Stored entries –
# # # # # # #

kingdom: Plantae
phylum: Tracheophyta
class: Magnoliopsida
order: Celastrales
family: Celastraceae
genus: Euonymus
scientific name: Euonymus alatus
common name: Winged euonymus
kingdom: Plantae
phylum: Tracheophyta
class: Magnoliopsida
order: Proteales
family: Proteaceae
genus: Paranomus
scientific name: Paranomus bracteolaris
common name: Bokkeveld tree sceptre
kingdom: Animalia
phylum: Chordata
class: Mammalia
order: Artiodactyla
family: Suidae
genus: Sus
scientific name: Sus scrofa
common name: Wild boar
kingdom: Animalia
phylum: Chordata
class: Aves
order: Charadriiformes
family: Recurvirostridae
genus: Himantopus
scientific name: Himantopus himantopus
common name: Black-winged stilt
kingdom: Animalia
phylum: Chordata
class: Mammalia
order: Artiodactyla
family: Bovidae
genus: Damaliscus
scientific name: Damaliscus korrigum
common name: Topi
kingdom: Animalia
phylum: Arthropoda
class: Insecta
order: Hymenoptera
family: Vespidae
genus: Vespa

# # # # # # #

TASK OBJECTIVE – Rewrite all of the data above, switching "common name" to "vernacular name" wherever it appears and leaving every other line unchanged.

RESPONSE TO THE EXERCISE –
kingdom: Plantae
phylum: Tracheophyta
class: Magnoliopsida
order: Celastrales
family: Celastraceae
genus: Euonymus
scientific name: Euonymus alatus
vernacular name: Winged euonymus
kingdom: Plantae
phylum: Tracheophyta
class: Magnoliopsida
order: Proteales
family: Proteaceae
genus: Paranomus
scientific name: Paranomus bracteolaris
vernacular name: Bokkeveld tree sceptre
kingdom: Animalia
phylum: Chordata
class: Mammalia
order: Artiodactyla
family: Suidae
genus: Sus
scientific name: Sus scrofa
vernacular name: Wild boar
kingdom: Animalia
phylum: Chordata
class: Aves
order: Charadriiformes
family: Recurvirostridae
genus: Himantopus
scientific name: Himantopus himantopus
vernacular name: Black-winged stilt
kingdom: Animalia
phylum: Chordata
class: Mammalia
order: Artiodactyla
family: Bovidae
genus: Damaliscus
scientific name: Damaliscus korrigum
vernacular name: Topi
kingdom: Animalia
phylum: Arthropoda
class: Insecta
order: Hymenoptera
family: Vespidae
genus: Vespa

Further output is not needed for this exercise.